Liseden 2001 yılında mezun olduktan sonra çeşitli nedenlerle üniversite sınavına hazırlanamayan daha sonra da evlenen Hülya Çağan, bu süre içerisinde üniversite hayalini aklından hiç çıkarmadı.
İlerleyen yıllarda da 3 çocuk annesi olan Çağan, zamanının çoğunu çocuklarına ve evine ayırdığı için üniversiteye hazırlanmaya fırsat bulamadı.
Çağan, hiçbir zaman azmini yitirmedi ve çocukları belirli yaşa ulaşınca üniversite sınavına hazırlanmaya karar verdi. Sabah güneş doğmadan uyanan Çağan, kararlılıkla ders çalıştı.

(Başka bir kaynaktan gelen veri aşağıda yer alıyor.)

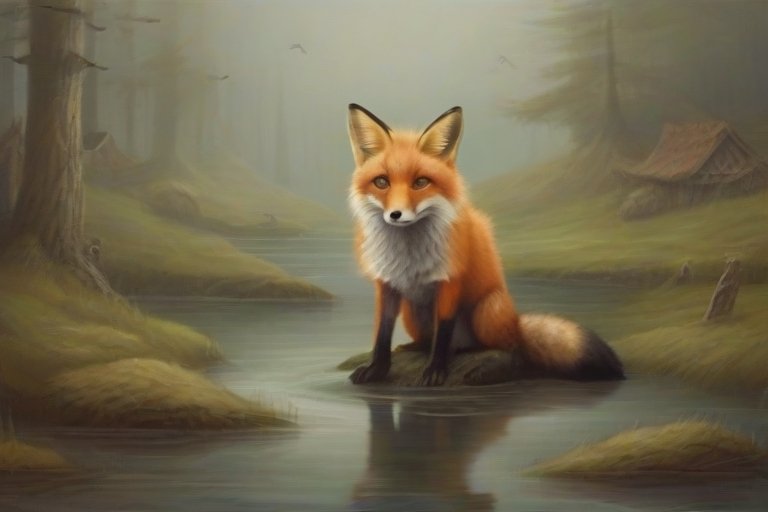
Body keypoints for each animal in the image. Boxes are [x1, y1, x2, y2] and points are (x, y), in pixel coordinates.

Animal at [346, 103, 624, 386]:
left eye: (420, 182)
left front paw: (435, 370)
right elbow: (382, 332)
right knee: (431, 340)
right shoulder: (386, 283)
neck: (408, 255)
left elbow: (443, 333)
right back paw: (415, 347)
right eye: (382, 182)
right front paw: (377, 368)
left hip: (486, 311)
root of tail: (516, 323)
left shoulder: (450, 281)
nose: (395, 214)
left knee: (508, 348)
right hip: (413, 312)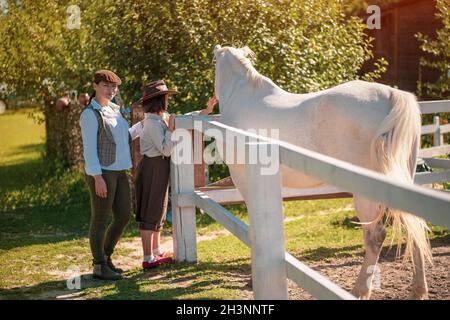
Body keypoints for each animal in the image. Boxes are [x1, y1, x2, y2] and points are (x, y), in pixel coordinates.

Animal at [214, 45, 432, 300]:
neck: (242, 96)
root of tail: (391, 95)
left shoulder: (244, 180)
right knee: (415, 229)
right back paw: (418, 289)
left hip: (366, 193)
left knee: (376, 236)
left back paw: (360, 289)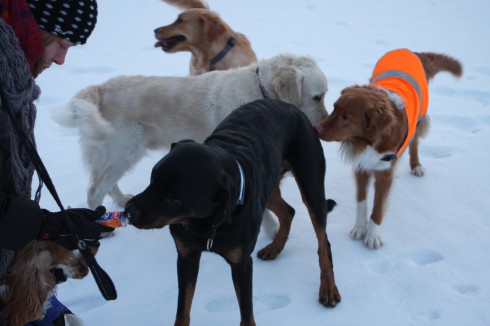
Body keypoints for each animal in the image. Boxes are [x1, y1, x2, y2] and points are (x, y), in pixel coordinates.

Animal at [53, 53, 330, 209]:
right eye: (318, 97)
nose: (322, 127)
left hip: (119, 155)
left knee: (105, 185)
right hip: (123, 152)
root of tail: (99, 88)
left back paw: (121, 202)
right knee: (94, 192)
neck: (259, 91)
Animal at [316, 48, 462, 248]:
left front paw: (373, 236)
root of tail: (412, 51)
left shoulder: (384, 173)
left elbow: (377, 207)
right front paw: (359, 228)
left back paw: (416, 165)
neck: (370, 141)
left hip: (420, 118)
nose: (316, 128)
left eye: (346, 117)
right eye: (334, 108)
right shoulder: (361, 166)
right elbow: (361, 201)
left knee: (414, 142)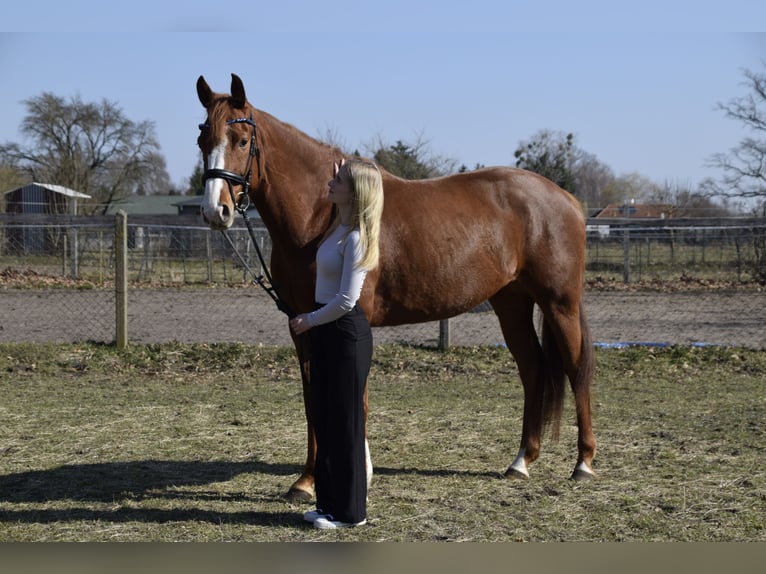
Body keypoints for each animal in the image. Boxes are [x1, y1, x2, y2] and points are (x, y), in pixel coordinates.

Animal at [196, 73, 596, 500]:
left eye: (241, 140)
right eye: (203, 139)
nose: (215, 211)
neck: (323, 216)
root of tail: (567, 199)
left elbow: (357, 397)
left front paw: (360, 473)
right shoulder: (302, 325)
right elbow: (311, 399)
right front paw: (305, 481)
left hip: (559, 304)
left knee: (575, 368)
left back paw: (583, 464)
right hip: (512, 304)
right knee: (533, 369)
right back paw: (521, 461)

Dershane imkanı olmayan ve sahaflardan aldığı ikinci el kitaplardan sınava hazırlanan Çağan, ev işleriyle uğraştığı zamanlarda da telefondan kulaklıkla sürekli konu tekrarı yaptı. Çağan, bu yıl katıldığı Yükseköğretim Kurumları Sınavı’nda (YKS) Kırıkkale Üniversitesi Eğitim Fakültesi Özel Eğitim Öğretmenliği Bölümüne yerleşerek hem 20 yıllık hayalini gerçekleştirmenin hem de çocuklarına örnek olmanın mutluluğu yaşıyor.
Hülya Çağan, gazetecilere yaptığı açıklamada, kendisi için üniversiteyi kazanmanın çocukluk hayali olduğunu belirterek, liseden sonra çok ara vermek ve çalışmak zorunda kaldığını söyledi.

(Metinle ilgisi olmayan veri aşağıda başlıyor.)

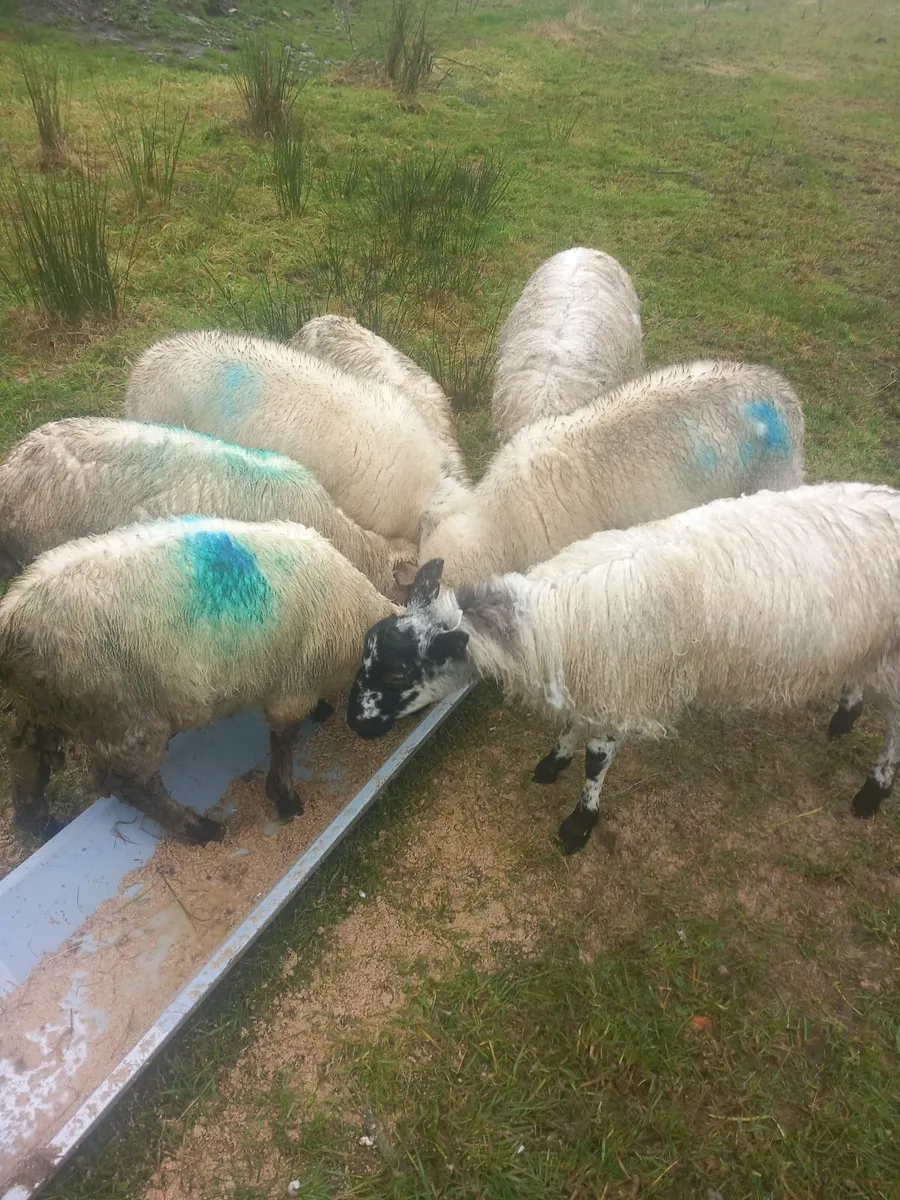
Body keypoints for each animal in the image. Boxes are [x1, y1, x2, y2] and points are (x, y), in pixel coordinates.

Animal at [0, 517, 400, 844]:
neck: (359, 615)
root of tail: (12, 616)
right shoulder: (292, 689)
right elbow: (283, 745)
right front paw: (285, 800)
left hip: (45, 703)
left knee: (25, 752)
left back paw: (37, 823)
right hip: (118, 714)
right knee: (129, 783)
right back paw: (199, 830)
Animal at [347, 482, 900, 854]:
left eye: (398, 674)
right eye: (367, 649)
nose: (354, 723)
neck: (544, 620)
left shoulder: (619, 687)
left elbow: (596, 762)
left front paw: (579, 824)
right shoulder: (589, 678)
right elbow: (572, 726)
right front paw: (554, 761)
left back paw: (873, 789)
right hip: (868, 639)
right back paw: (845, 714)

Hiçbir zaman hayalinden vazgeçmediğini anlatan Çağan, şöyle konuştu:
“Benim için hayalim hep geri plandaydı ama hiç kaybolmadı. Her an benimleydi. Yıllar içerisinde çok istedim ama çocuklarım çok küçüktü. Bu dönemde ‘anne kapıyı sen aç bize’ dediler. Ben onların o sözüne binaen maalesef okul fırsatı bulamadım. Çocuklar büyüdükten sonra onlar da benim hayalimi destekledi. Onlara, ‘ben yapamadım siz yapın’ değil, ‘ben yaptım siz daha iyisini yaparsınız’ demek için onlarla beraber dirsek çürütmeye başladım. Beraber çalıştık, bana çok destek oldular. Bu şekilde hep beraber bir yola girdik.”
Çağan, kendisi için kaynağın değil, konunun önemli olduğunu ifade ederek, internetten çok dikkatli şekilde konu atlamadan ders dinlediğini ve bir şeyler öğrenmeye başladığını dile getirdi.
Yemek yaparken, evi temizlerken kulağında hep kulaklık olduğunu aktaran Çağan, “Gerçekten ayetle sabit olduğu gibi ‘İnsana ancak çalıştığının karşılığı vardır.’ Bu süreçte ben elimden geldiği kadar çalışmaya gayret gösterdim. Onun haricinde oğlum da LGS’ye hazırlanıyordu. Biz maddi kaynağımızı ona kullandık. Ben sahaflardan bulduğum ikinci el kaynaklardan sürekli konularımı takip ettim. Yayınevi veya hoca seçmek gibi bir lüksüm yoktu. Ne bulursam bütçeme uygun o şekilde yol aldım ve devam ettim.” diye konuştu.
Çağan, ders çalıştığı dönemlerde güneş doğmadan önce uyanmanın çok önemli olduğunu belirterek, şunları kaydetti:
“Çünkü ben, önce anne, sonra da eş ve ev hanımıydım. Daha sonra kendime ayırabileceğim bir vaktim vardı. Haftada 5 gün güneş doğmadan uyandım. Saat 04.00 ile 08.00 arası kendime ayırdığım, kendi hayallerime ayırdığım vakitti. Bu saatlerde çok nadiren ara vermişimdir. Yani çok azdır çalışmadığım saatler. Sadece derse yoğunlaştım. Bu benim için dersi anlama ve okuldaki saatimdi aslında. Bu şekilde devam ettim. Sınava girdim ve Kırıkkale Üniversitesi özel eğitim öğretmenliğini kazandım.”